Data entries
━━━━━━━━━━━━━━━━━━━━━━━━━━━━━━

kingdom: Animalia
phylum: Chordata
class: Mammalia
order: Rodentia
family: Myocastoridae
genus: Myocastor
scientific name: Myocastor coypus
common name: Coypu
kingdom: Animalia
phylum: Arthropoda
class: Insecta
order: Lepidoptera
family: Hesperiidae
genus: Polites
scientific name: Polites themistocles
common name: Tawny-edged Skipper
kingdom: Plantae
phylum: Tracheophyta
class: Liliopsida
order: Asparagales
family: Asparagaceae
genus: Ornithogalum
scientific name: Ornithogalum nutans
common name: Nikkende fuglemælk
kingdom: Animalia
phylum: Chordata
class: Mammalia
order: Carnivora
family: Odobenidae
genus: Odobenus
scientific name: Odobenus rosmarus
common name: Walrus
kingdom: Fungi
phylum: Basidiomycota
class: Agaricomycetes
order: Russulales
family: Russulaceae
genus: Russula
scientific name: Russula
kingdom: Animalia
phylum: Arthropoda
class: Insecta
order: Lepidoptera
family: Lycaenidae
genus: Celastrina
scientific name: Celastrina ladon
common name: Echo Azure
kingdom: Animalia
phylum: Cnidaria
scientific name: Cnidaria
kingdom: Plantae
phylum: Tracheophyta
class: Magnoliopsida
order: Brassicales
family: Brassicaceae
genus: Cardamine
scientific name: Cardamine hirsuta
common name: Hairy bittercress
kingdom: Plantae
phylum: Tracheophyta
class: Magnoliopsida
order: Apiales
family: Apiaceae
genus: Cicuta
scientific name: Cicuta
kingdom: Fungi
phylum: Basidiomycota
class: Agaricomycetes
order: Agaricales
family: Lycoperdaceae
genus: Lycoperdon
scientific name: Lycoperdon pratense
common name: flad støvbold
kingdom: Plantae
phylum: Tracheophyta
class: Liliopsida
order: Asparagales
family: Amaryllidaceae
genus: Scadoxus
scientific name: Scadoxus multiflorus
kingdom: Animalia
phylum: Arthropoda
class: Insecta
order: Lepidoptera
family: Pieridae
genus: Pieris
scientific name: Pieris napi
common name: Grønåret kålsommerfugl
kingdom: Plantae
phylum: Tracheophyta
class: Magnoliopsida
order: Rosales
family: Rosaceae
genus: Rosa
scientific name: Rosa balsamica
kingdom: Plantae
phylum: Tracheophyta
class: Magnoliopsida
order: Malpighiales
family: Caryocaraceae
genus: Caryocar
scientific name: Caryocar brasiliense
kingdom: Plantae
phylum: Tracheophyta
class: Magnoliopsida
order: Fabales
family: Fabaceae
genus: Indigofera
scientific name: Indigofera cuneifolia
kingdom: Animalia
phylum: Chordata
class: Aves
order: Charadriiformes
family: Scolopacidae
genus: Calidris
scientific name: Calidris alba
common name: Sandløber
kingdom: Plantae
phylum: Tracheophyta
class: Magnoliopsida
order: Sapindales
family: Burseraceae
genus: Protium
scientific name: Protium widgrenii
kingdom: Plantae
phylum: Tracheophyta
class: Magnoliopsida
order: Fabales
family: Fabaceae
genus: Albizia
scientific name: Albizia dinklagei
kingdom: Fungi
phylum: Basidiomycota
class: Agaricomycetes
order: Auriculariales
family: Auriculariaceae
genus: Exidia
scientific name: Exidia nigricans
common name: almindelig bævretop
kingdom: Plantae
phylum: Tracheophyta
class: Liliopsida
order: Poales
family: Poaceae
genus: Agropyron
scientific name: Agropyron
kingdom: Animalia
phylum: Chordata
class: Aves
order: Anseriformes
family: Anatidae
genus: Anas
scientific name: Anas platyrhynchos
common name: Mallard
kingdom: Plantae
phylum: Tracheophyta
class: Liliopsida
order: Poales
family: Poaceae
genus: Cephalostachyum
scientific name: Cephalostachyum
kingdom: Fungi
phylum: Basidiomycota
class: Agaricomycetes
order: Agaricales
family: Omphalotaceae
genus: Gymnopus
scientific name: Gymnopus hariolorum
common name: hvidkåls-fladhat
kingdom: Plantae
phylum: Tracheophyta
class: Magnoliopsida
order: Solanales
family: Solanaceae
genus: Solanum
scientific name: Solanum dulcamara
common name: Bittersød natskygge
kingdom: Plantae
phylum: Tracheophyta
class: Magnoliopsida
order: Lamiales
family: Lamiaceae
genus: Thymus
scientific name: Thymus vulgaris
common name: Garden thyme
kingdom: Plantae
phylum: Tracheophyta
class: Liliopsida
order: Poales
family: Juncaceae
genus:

━━━━━━━━━━━━━━━━━━━━━━━━━━━━━━

## Written exercise
Render the lines of all the rows above as a JSON list of strings, with one string per line and any blank lines left out.

## Worked solution
[
  "kingdom: Animalia",
  "phylum: Chordata",
  "class: Mammalia",
  "order: Rodentia",
  "family: Myocastoridae",
  "genus: Myocastor",
  "scientific name: Myocastor coypus",
  "common name: Coypu",
  "kingdom: Animalia",
  "phylum: Arthropoda",
  "class: Insecta",
  "order: Lepidoptera",
  "family: Hesperiidae",
  "genus: Polites",
  "scientific name: Polites themistocles",
  "common name: Tawny-edged Skipper",
  "kingdom: Plantae",
  "phylum: Tracheophyta",
  "class: Liliopsida",
  "order: Asparagales",
  "family: Asparagaceae",
  "genus: Ornithogalum",
  "scientific name: Ornithogalum nutans",
  "common name: Nikkende fuglemælk",
  "kingdom: Animalia",
  "phylum: Chordata",
  "class: Mammalia",
  "order: Carnivora",
  "family: Odobenidae",
  "genus: Odobenus",
  "scientific name: Odobenus rosmarus",
  "common name: Walrus",
  "kingdom: Fungi",
  "phylum: Basidiomycota",
  "class: Agaricomycetes",
  "order: Russulales",
  "family: Russulaceae",
  "genus: Russula",
  "scientific name: Russula",
  "kingdom: Animalia",
  "phylum: Arthropoda",
  "class: Insecta",
  "order: Lepidoptera",
  "family: Lycaenidae",
  "genus: Celastrina",
  "scientific name: Celastrina ladon",
  "common name: Echo Azure",
  "kingdom: Animalia",
  "phylum: Cnidaria",
  "scientific name: Cnidaria",
  "kingdom: Plantae",
  "phylum: Tracheophyta",
  "class: Magnoliopsida",
  "order: Brassicales",
  "family: Brassicaceae",
  "genus: Cardamine",
  "scientific name: Cardamine hirsuta",
  "common name: Hairy bittercress",
  "kingdom: Plantae",
  "phylum: Tracheophyta",
  "class: Magnoliopsida",
  "order: Apiales",
  "family: Apiaceae",
  "genus: Cicuta",
  "scientific name: Cicuta",
  "kingdom: Fungi",
  "phylum: Basidiomycota",
  "class: Agaricomycetes",
  "order: Agaricales",
  "family: Lycoperdaceae",
  "genus: Lycoperdon",
  "scientific name: Lycoperdon pratense",
  "common name: flad støvbold",
  "kingdom: Plantae",
  "phylum: Tracheophyta",
  "class: Liliopsida",
  "order: Asparagales",
  "family: Amaryllidaceae",
  "genus: Scadoxus",
  "scientific name: Scadoxus multiflorus",
  "kingdom: Animalia",
  "phylum: Arthropoda",
  "class: Insecta",
  "order: Lepidoptera",
  "family: Pieridae",
  "genus: Pieris",
  "scientific name: Pieris napi",
  "common name: Grønåret kålsommerfugl",
  "kingdom: Plantae",
  "phylum: Tracheophyta",
  "class: Magnoliopsida",
  "order: Rosales",
  "family: Rosaceae",
  "genus: Rosa",
  "scientific name: Rosa balsamica",
  "kingdom: Plantae",
  "phylum: Tracheophyta",
  "class: Magnoliopsida",
  "order: Malpighiales",
  "family: Caryocaraceae",
  "genus: Caryocar",
  "scientific name: Caryocar brasiliense",
  "kingdom: Plantae",
  "phylum: Tracheophyta",
  "class: Magnoliopsida",
  "order: Fabales",
  "family: Fabaceae",
  "genus: Indigofera",
  "scientific name: Indigofera cuneifolia",
  "kingdom: Animalia",
  "phylum: Chordata",
  "class: Aves",
  "order: Charadriiformes",
  "family: Scolopacidae",
  "genus: Calidris",
  "scientific name: Calidris alba",
  "common name: Sandløber",
  "kingdom: Plantae",
  "phylum: Tracheophyta",
  "class: Magnoliopsida",
  "order: Sapindales",
  "family: Burseraceae",
  "genus: Protium",
  "scientific name: Protium widgrenii",
  "kingdom: Plantae",
  "phylum: Tracheophyta",
  "class: Magnoliopsida",
  "order: Fabales",
  "family: Fabaceae",
  "genus: Albizia",
  "scientific name: Albizia dinklagei",
  "kingdom: Fungi",
  "phylum: Basidiomycota",
  "class: Agaricomycetes",
  "order: Auriculariales",
  "family: Auriculariaceae",
  "genus: Exidia",
  "scientific name: Exidia nigricans",
  "common name: almindelig bævretop",
  "kingdom: Plantae",
  "phylum: Tracheophyta",
  "class: Liliopsida",
  "order: Poales",
  "family: Poaceae",
  "genus: Agropyron",
  "scientific name: Agropyron",
  "kingdom: Animalia",
  "phylum: Chordata",
  "class: Aves",
  "order: Anseriformes",
  "family: Anatidae",
  "genus: Anas",
  "scientific name: Anas platyrhynchos",
  "common name: Mallard",
  "kingdom: Plantae",
  "phylum: Tracheophyta",
  "class: Liliopsida",
  "order: Poales",
  "family: Poaceae",
  "genus: Cephalostachyum",
  "scientific name: Cephalostachyum",
  "kingdom: Fungi",
  "phylum: Basidiomycota",
  "class: Agaricomycetes",
  "order: Agaricales",
  "family: Omphalotaceae",
  "genus: Gymnopus",
  "scientific name: Gymnopus hariolorum",
  "common name: hvidkåls-fladhat",
  "kingdom: Plantae",
  "phylum: Tracheophyta",
  "class: Magnoliopsida",
  "order: Solanales",
  "family: Solanaceae",
  "genus: Solanum",
  "scientific name: Solanum dulcamara",
  "common name: Bittersød natskygge",
  "kingdom: Plantae",
  "phylum: Tracheophyta",
  "class: Magnoliopsida",
  "order: Lamiales",
  "family: Lamiaceae",
  "genus: Thymus",
  "scientific name: Thymus vulgaris",
  "common name: Garden thyme",
  "kingdom: Plantae",
  "phylum: Tracheophyta",
  "class: Liliopsida",
  "order: Poales",
  "family: Juncaceae",
  "genus:"
]